Estamos vivendo tempos de fortes solavancos na economia, com disparadas do dólar e fortes quedas na bolsa. Entre as causas domésticas para isso, certamente o risco fiscal é o mais relevante. Já faz alguns anos que o Brasil não consegue equilibrar bem essas contas, e os investidores passam do receio à desconfiança de que, em algum momento, o governo pode não conseguir honrar com seus compromissos financeiros. A incerteza faz com que investimentos domésticos sejam reduzidos, parte dos recursos vai para o exterior. Resultado, o real se desvaloriza, a inflação aumenta. E a insegurança faz com que o custo de capital se eleve, ou seja, os juros sobem. E fica mais difícil ainda ao Tesouro Nacional cumprir com suas obrigações, principalmente com relação à dívida interna e remuneração de títulos públicos. Pronto, está criado o círculo vicioso.
E como isso afeta a construção civil? De diversas formas, e o impacto não é pequeno. Além dos impactos gerais que os manuais internacionais de economia apresentam, ainda há de se considerar as especificidades nacionais. A principal delas, o funding para o crédito imobiliário. O Brasil financia suas operações imobiliárias a partir de diversas fontes de recursos, das quais se destacam duas muito relevantes: o Fundo de Garantia do Trabalhador (FGTS) e as cadernetas de poupança (SBPE). Vejamos como o atual cenário de incerteza fiscal pode afetar cada um deles:
- FGTS: o Fundo de Garantia é uma exigência da legislação brasileira aos trabalhadores contratados pela CLT. Quando o desemprego aumenta, a origem deste fundo se reduz, há menos empregados contribuindo para a formação do montante financeiro do Fundo. Se as incertezas fiscais permanecem tempo suficiente para reduzir investimentos, menos pessoas são contratadas. Além disso, há hoje no país um crescente comportamento de empregadores de contratar pessoas físicas formalizadas como pessoas jurídicas (PJ), conhecido como pejotização. Isso ocorre em função da alta carga tributária envolvida na contratação CLT. Essas empresas (empregados) não contribuem com o FGTS. O resultado desse arranjo é uma redução crescente desta origem de recursos. Além disso, decisões judiciais recentes aumentaram o custo do capital deste funding, e a criação do saque-aniversário tem reduzido este montante disponível.

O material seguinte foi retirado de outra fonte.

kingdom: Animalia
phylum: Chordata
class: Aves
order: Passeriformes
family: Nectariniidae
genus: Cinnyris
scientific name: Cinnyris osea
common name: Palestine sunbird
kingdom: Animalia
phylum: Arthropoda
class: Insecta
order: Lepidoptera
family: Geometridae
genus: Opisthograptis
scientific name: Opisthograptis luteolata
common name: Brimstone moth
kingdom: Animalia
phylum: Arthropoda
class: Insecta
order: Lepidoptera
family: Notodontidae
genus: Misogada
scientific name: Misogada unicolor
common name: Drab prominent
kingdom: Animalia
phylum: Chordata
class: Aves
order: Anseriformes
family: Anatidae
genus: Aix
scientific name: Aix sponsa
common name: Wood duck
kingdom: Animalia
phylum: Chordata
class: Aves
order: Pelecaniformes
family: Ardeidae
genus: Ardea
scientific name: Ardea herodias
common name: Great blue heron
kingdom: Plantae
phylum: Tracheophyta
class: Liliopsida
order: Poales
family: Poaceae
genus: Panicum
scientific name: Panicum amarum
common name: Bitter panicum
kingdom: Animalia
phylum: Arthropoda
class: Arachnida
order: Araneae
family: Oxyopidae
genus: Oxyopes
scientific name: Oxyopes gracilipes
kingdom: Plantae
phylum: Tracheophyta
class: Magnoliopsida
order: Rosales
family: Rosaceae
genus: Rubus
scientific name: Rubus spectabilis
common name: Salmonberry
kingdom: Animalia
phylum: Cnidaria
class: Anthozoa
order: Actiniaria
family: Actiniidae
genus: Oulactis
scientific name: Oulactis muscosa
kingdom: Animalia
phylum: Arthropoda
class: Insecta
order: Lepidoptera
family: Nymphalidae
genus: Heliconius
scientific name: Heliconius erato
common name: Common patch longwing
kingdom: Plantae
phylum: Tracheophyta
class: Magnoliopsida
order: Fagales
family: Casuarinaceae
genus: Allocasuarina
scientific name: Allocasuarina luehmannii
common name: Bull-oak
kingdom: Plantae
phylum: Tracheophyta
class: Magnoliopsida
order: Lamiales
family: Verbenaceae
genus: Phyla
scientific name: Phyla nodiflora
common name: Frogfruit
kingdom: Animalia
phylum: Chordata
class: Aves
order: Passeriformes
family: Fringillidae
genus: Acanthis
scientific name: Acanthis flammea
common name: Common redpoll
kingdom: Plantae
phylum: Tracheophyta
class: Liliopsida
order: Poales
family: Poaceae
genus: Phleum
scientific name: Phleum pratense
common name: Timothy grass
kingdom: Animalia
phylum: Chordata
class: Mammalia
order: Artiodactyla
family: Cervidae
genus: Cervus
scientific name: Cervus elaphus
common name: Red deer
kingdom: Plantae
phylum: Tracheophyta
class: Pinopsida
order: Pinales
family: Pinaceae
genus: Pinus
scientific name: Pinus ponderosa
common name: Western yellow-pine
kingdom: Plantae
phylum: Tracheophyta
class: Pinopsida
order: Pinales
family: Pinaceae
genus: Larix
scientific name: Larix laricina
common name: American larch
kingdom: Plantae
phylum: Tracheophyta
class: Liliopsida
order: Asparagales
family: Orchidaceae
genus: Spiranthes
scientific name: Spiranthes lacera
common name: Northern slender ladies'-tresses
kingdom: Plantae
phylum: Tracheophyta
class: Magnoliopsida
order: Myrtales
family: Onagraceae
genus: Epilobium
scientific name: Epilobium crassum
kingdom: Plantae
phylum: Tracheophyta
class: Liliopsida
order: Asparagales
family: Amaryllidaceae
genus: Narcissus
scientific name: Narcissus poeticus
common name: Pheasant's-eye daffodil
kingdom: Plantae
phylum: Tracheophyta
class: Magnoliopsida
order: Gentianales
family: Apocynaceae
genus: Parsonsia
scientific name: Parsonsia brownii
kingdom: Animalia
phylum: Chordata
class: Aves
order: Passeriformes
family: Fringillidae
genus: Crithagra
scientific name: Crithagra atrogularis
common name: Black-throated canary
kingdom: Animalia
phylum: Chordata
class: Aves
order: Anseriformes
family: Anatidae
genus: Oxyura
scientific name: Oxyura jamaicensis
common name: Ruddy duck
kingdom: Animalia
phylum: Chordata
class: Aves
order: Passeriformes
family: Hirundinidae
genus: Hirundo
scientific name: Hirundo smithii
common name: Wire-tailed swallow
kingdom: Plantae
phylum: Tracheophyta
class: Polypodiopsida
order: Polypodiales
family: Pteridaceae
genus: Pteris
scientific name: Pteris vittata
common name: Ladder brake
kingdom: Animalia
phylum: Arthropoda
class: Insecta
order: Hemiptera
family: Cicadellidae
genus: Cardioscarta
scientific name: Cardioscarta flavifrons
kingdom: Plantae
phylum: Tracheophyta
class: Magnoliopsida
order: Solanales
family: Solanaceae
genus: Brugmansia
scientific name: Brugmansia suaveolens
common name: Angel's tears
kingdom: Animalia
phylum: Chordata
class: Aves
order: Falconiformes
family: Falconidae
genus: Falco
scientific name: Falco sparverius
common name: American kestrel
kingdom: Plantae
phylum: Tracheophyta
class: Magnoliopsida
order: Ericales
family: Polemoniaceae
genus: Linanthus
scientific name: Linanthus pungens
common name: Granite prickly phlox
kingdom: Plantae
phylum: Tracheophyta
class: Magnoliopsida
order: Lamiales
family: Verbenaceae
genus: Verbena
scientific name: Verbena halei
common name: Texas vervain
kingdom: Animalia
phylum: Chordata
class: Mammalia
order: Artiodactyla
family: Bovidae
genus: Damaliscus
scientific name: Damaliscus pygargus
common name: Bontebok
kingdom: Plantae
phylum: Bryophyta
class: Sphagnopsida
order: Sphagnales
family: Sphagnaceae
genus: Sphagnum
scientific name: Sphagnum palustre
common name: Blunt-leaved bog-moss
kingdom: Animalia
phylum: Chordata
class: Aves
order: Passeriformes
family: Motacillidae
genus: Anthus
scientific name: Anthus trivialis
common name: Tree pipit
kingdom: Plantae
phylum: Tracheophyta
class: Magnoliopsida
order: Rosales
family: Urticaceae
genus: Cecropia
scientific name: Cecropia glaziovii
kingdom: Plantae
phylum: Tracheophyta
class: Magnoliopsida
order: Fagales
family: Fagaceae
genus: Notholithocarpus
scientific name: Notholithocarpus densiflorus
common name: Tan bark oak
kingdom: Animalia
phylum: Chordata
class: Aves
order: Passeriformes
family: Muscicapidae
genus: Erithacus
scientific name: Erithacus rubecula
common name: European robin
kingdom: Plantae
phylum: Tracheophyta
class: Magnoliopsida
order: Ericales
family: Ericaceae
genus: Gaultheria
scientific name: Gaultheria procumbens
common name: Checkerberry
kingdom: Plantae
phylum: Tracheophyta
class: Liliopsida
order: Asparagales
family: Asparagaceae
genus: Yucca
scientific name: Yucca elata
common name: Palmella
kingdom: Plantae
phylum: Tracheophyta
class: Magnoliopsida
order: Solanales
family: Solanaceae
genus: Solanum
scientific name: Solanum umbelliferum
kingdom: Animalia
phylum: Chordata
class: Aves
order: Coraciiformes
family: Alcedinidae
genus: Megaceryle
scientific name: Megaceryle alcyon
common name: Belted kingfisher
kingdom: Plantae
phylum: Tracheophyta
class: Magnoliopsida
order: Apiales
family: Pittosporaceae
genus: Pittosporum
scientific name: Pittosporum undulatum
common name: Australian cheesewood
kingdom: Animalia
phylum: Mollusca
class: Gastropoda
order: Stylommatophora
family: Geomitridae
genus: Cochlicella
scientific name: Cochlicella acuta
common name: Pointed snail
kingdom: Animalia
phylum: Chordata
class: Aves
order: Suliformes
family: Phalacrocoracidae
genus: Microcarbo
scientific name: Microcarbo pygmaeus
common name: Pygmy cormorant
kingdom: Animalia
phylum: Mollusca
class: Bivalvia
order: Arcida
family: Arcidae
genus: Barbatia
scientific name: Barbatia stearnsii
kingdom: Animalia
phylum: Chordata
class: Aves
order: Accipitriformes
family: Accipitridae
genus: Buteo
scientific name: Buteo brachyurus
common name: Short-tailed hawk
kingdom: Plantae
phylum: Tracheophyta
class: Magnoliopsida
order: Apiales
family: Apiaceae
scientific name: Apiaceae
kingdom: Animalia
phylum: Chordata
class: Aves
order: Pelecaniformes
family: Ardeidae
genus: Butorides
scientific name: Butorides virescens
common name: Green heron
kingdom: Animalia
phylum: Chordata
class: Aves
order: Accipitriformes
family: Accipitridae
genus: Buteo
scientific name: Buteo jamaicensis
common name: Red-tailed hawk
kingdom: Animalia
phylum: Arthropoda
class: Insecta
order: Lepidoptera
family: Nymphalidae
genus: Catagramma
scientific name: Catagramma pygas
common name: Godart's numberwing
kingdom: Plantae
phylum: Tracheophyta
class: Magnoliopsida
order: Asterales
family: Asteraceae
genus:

- SBPE: apesar de a elevação das taxas de juros melhorar a remuneração da caderneta de poupança, atualmente existem diversos outros instrumentos financeiros de fácil acesso à pessoa física com rentabilidade superior à da poupança, com menor nível de risco. Este cenário já está consolidado há vários anos, o que acelerou a mudança de cultura de poupança das famílias brasileiras. Por volta de 2015, o país já havia passado por uma primeira crise desta modalidade de funding, situação esta que só não se agravou mais por conta da desaceleração da construção civil, do mercado imobiliário e da economia nacional como um todo nos anos que se seguiram. Agora adicionemos a este cenário uma crise fiscal. Menor segurança em relação ao comportamento do governo, até hoje, provoca no público de meia idade ou mais idoso, inseguranças em relação à caderneta de poupança, mais de 30 anos após o sequestro de poupança do Plano Collor. Além disso, as desconfianças em relação à economia doméstica funcionam também como incentivo ao investimento em ativos no exterior, algo muito simples, fácil e rápido hoje em dia. Outro elemento a se considerar é que as taxas de juros mais altas aumentam a diferença de rentabilidade entre a caderneta de poupança e aplicações financeiras alternativas, incentivando os saques do SBPE (Sistema Brasileiro de Poupança e Empréstimo).
A restrição de fontes de recursos para o crédito imobiliário não é o único problema trazido pelos desequilíbrios fiscais do governo. O investimento em ativos imobiliários exige recursos vultosos e previsibilidade de longo prazo, ambos afetados por incertezas macroeconômicas nacionais. Uma queda no índice de confiança do consumidor e nas intenções de consumo são sentidas primeiro e de forma mais contundente no mercado imobiliário. A própria elevação do custo financeiro coloca volumes imensos de imóveis em condições inacessíveis de seu público, principalmente nos mercados mais populares e na base da pirâmide social do mercado.
Quanto mais estável e previsível for uma economia, melhor para o desenvolvimento imobiliário de um país. E vice-versa.